__取り組む課題__
A – 保育士の転職に関する文章を読み、次の問いに答えなさい。
(i) 福利厚生が充実していることは、保育園の何が良いことでもあると述べられていますか。
(ii) 保育方針はどのようにして確認または把握できると述べられていますか。
(iii) 企業内保育園とはどのような保育園だと説明されていますか。
B – 保育士の転職に関する文章の続きを、最後の文の後から書きなさい。

═════ 抽出テキスト ═════

また、暗黙の了解により有給休暇が取得できない場合があるため、求人サイトなどを通じて有給休暇の取得率や取得しやすさなどを調べておきましょう。
そもそも、有給休暇は労働者に当然に認められている権利ではありますが、雰囲気的に取得しづらい保育園があるのも事実です。
面接の際に質問し、際に面接官が答えを渋る場合や嫌な顔をする場合は、残念ながら有給休暇を満足に取得できないリスクが高いです。
福利厚生が整っているか
安心して長く働くためにも、福利厚生が整っているかどうかを確認しましょう。
長く続けられる保育園で働きたい場合は、福利厚生についてもきちんと確認しましょう。
- 各種休暇制度
- 昇給・賞与
- キャリアアップの助成
- 自己啓発の支援
- 福利厚生サイトとの連携
など、福利厚生が整っている保育園はスタッフを大切にしています。
また、福利厚生が充実していることは保育園の経営状態が良いということでもあるため、長くキャリアを積める可能性が高いです。
保育方針が合っているか
条件の良い保育園でも、自分の保育方針と保育園の保育方針が合っていないと心地よく働くことができません。
保育方針はホームページで確認できるほか、面接を受ける際に質問することでも把握できます。
もし自身の保育方針や価値観と合わない場合、ミスマッチが起きてストレス要因となるので注意が必要です。
保育園の環境が良いか
保育園の環境は、園庭の有無や敷地、そして掲示板やなどを見ることでおおむね把握できます。
園内の雰囲気や環境をチェックすることで、自分が実際に働くイメージを持ち、安心して働けるかどうかの判断材料を得られるでしょう。
掃除が行き届いている保育園やおもちゃが整理整頓されていない場合は劣悪な環境である可能性が高いため、避けたほうが無難です。
また、子どもたちが過ごしている様子からも円の雰囲気をうかがい知ることができるため、子どもの様子も併せてチェックしてみましょう。
保育士の転職先について
保育士が転職先を探す際に意識するべき重要なポイントが2つあります。
保育士として転職先を探している方は、ぜひ参考にしてみてください。
資格を活かして転職する場合
保育に関連する資格を取得することで、転職先の選択肢が広がります。
保育士資格を活かして転職できる候補先を4つ紹介するので、参考にしてみてください。
幼稚園教諭
幼稚園教諭は、幼稚園で子どもの世話や教育を行います。
保育園と幼稚園は異なる施設ではありますが、「子どもの成長をサポートする」という本質的な部分は共通しています。
資格を持っていれば保育のスキルを活かせる上に、仕事内容は保育士とほとんど変わらないため、環境変化のストレスを軽くできるメリットもあります。
子どもの知育的な成長もサポートしたいと考えている方におすすめの職場といえるでしょう。
企業内保育園
企業内保育園は、一般企業がオフィス内もしくはオフィス近くに構えている保育園です。
企業に勤務している社員、子どもを連れて出勤できるように、企業内保育園を設ける企業が増えています。

═════ 提供データ ═════

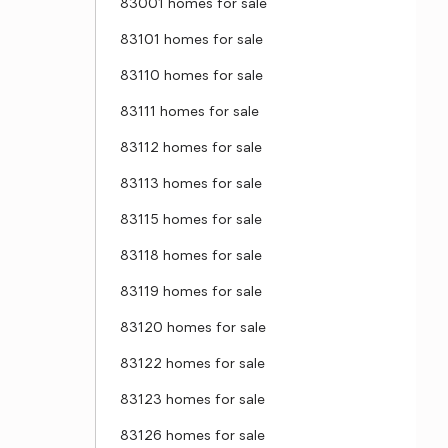
83001 homes for sale
83101 homes for sale
83110 homes for sale
83111 homes for sale
83112 homes for sale
83113 homes for sale
83115 homes for sale
83118 homes for sale
83119 homes for sale
83120 homes for sale
83122 homes for sale
83123 homes for sale
83126 homes for sale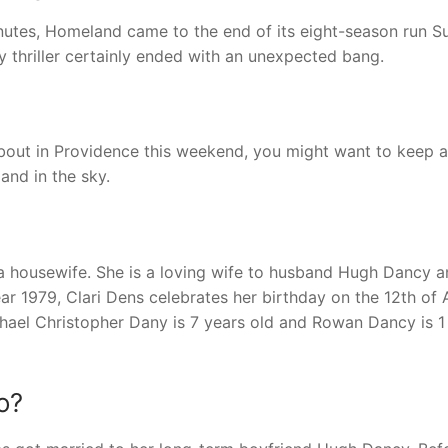
minutes, Homeland came to the end of its eight-season run 
 thriller certainly ended with an unexpected bang.
bout in Providence this weekend, you might want to keep 
and in the sky.
 a housewife. She is a loving wife to husband Hugh Dancy a
ear 1979, Clari Dens celebrates her birthday on the 12th of A
chael Christopher Dany is 7 years old and Rowan Dancy is 1
o?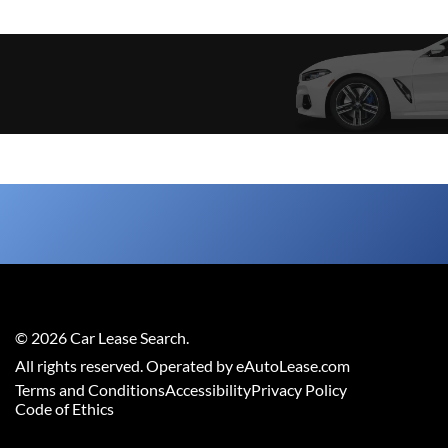
©
2026
Car Lease Search
.
All rights reserved. Operated by eAutoLease.com
Terms and Conditions
Accessibility
Privacy Policy
Code of Ethics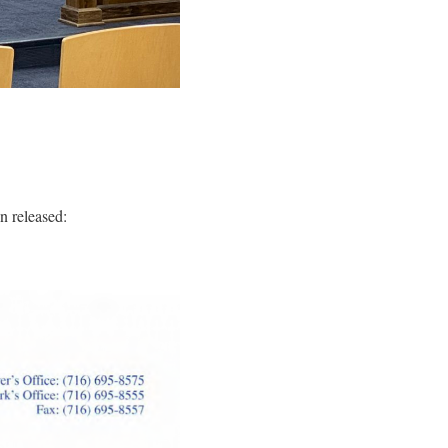
 released:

═════

__解答一覧__
A –
(i) 保育園の経営状態
(ii) ホームページで確認できるほか、面接を受ける際に質問することでも把握できる。
(iii) 一般企業がオフィス内もしくはオフィス近くに構えている保育園

B –
企業内保育園も、結局は保育士としての仕事を行うことになるため、保育園での勤務経験やスキルがそのまま活かせるでしょう。
民間の保育園でよくある園児獲得競争は無いため、一般的な保育園よりもストレスなく働ける点も大きなメリットです。
学童保育
学童保育とは、小学校に通っている子どもを、放課後や長期休み中に預かる施設です。
保育園とは異なり、対応する子どもが小学生になりますが、保育のスキルを活かせる職種と言えるでしょう。
小学生は未就学児よりも体力がありますが、コミュニケーションがとりやすく世話がかかりません。
勤務時間も短いため、体力面で不安のある保育士にとって魅力的な選択肢となります。
託児所やベビーシッター
託児所やベビーシッターは、一般的に認可外保育施設を指します。
利用目的は問わないため、親が自分の時間を確保したいときに利用されるケースが多いです。
保育士としてのスキルが活かしやすく、駅に近い託児所であれば通勤しやすいメリットがあります。
しかし、保育園と較べて待遇面なの労働条件が悪いケースもあるため、事前に条件を確認することが重要です。
他業種に転職する場合
「もう保育士の仕事から離れたい」と考えている方は、他業種への転職を検討するのもおすすめです。
保育士経験で培われたスキルを活かせる職種は多くあるため、自分自身が求めている働き方や価値観に応じて決めてみてください。
一般事務
一般事務では、マイクロソフトオフィスなどを使って仕事をするケースが多いです。
保育園でも、事務仕事でパソコンを使う機会が多いことから、想像以上にパソコンスキルを有している保育士は少なくありません。
また、一般事務では定時で帰れるケースが多いため、保育士の業務量の多さに疲れてしまった方や子どもの世話で疲れてしまった方におすすめできます。
しかし、一般事務の仕事は人気が高いため、競争率も高い点は知っておきましょう。
看護師・介護士
保育士と同じく福祉系の仕事に含まれますが、看護師や介護士も保育士経験を活かせる職種です。
資格取得は大変ですが、高齢化がますます進んでいくであろう日本において、看護師や介護士のニーズはますます高まっていくでしょう。
年を取るたびに病院にかかるリスクや介護状態になるリスクは高くなるため、看護師や介護士が活躍できる場は増えていくでしょう。
「誰かをお世話する」という点では保育士と共通しているため、大きなミスマッチなくすんなり転職できる可能性もあります。
接客業
保育士は、
- 子ども
- 保護者
- 園内の同僚
- 先輩・上司
など、幅広い年齢層の人たちとコミュニケーションを取っています。
そのため、自然のコミュニケーション能力が培われ、接客業に向いている人も多いです。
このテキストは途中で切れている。